__Brief__:
Return, unchanged, every line from the one containing "Page size: 1200x675." through the last line, both included.

--- BEGIN Data ---

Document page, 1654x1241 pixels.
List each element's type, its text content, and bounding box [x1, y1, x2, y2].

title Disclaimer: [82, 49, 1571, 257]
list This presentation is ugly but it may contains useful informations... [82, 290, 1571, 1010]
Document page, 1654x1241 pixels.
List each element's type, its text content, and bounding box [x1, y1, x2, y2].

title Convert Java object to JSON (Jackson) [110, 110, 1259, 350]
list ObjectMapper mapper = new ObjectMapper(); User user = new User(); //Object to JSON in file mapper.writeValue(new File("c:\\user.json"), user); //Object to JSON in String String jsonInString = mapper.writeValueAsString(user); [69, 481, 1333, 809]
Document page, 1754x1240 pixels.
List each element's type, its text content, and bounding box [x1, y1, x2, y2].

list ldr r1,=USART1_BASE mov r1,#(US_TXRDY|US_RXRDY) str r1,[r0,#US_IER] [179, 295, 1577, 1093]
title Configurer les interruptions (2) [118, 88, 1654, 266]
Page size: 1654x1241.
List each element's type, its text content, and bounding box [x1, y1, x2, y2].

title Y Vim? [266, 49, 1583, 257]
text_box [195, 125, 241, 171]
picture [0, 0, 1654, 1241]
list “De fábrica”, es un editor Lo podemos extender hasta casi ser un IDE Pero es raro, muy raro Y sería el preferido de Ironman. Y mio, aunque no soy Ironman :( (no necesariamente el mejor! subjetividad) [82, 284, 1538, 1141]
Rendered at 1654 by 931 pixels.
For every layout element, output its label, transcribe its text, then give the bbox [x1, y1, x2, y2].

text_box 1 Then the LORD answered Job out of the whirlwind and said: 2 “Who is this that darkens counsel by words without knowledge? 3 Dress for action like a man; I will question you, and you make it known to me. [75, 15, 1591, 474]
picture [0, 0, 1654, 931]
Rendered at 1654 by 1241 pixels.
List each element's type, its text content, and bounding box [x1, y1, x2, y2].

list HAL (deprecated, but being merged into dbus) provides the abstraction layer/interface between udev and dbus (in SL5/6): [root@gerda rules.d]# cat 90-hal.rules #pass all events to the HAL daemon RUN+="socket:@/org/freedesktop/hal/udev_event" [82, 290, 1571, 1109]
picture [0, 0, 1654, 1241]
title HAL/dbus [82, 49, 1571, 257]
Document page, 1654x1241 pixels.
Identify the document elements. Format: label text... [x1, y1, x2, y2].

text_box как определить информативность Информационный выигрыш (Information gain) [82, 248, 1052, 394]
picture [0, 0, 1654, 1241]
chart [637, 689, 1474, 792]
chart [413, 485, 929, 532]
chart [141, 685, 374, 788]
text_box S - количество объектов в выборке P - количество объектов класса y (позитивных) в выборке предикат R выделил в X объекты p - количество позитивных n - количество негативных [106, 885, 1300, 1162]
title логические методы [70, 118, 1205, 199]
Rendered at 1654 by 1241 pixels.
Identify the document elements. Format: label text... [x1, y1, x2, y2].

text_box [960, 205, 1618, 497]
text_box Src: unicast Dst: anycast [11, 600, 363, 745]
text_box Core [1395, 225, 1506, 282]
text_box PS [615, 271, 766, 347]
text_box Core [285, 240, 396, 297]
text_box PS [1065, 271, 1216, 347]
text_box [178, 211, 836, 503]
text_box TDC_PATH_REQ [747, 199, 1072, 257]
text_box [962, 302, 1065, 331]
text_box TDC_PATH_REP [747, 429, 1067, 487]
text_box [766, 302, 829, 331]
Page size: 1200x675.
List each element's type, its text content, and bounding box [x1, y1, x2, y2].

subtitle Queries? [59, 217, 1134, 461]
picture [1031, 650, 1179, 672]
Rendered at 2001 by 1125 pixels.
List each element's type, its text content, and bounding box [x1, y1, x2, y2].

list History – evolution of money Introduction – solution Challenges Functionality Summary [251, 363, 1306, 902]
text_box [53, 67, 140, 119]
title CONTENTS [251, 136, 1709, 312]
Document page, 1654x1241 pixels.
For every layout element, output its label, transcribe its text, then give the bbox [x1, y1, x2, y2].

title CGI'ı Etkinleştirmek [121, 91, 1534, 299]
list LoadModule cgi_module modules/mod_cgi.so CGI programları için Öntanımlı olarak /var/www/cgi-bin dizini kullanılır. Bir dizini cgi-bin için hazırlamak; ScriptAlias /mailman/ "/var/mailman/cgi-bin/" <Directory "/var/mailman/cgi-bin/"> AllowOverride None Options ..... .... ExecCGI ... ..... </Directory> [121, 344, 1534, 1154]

--- END Data ---

__Output__:
Page size: 1200x675.
List each element's type, its text content, and bounding box [x1, y1, x2, y2].

subtitle Queries? [59, 217, 1134, 461]
picture [1031, 650, 1179, 672]
Rendered at 2001 by 1125 pixels.
List each element's type, its text content, and bounding box [x1, y1, x2, y2].

list History – evolution of money Introduction – solution Challenges Functionality Summary [251, 363, 1306, 902]
text_box [53, 67, 140, 119]
title CONTENTS [251, 136, 1709, 312]
Document page, 1654x1241 pixels.
For every layout element, output its label, transcribe its text, then give the bbox [x1, y1, x2, y2].

title CGI'ı Etkinleştirmek [121, 91, 1534, 299]
list LoadModule cgi_module modules/mod_cgi.so CGI programları için Öntanımlı olarak /var/www/cgi-bin dizini kullanılır. Bir dizini cgi-bin için hazırlamak; ScriptAlias /mailman/ "/var/mailman/cgi-bin/" <Directory "/var/mailman/cgi-bin/"> AllowOverride None Options ..... .... ExecCGI ... ..... </Directory> [121, 344, 1534, 1154]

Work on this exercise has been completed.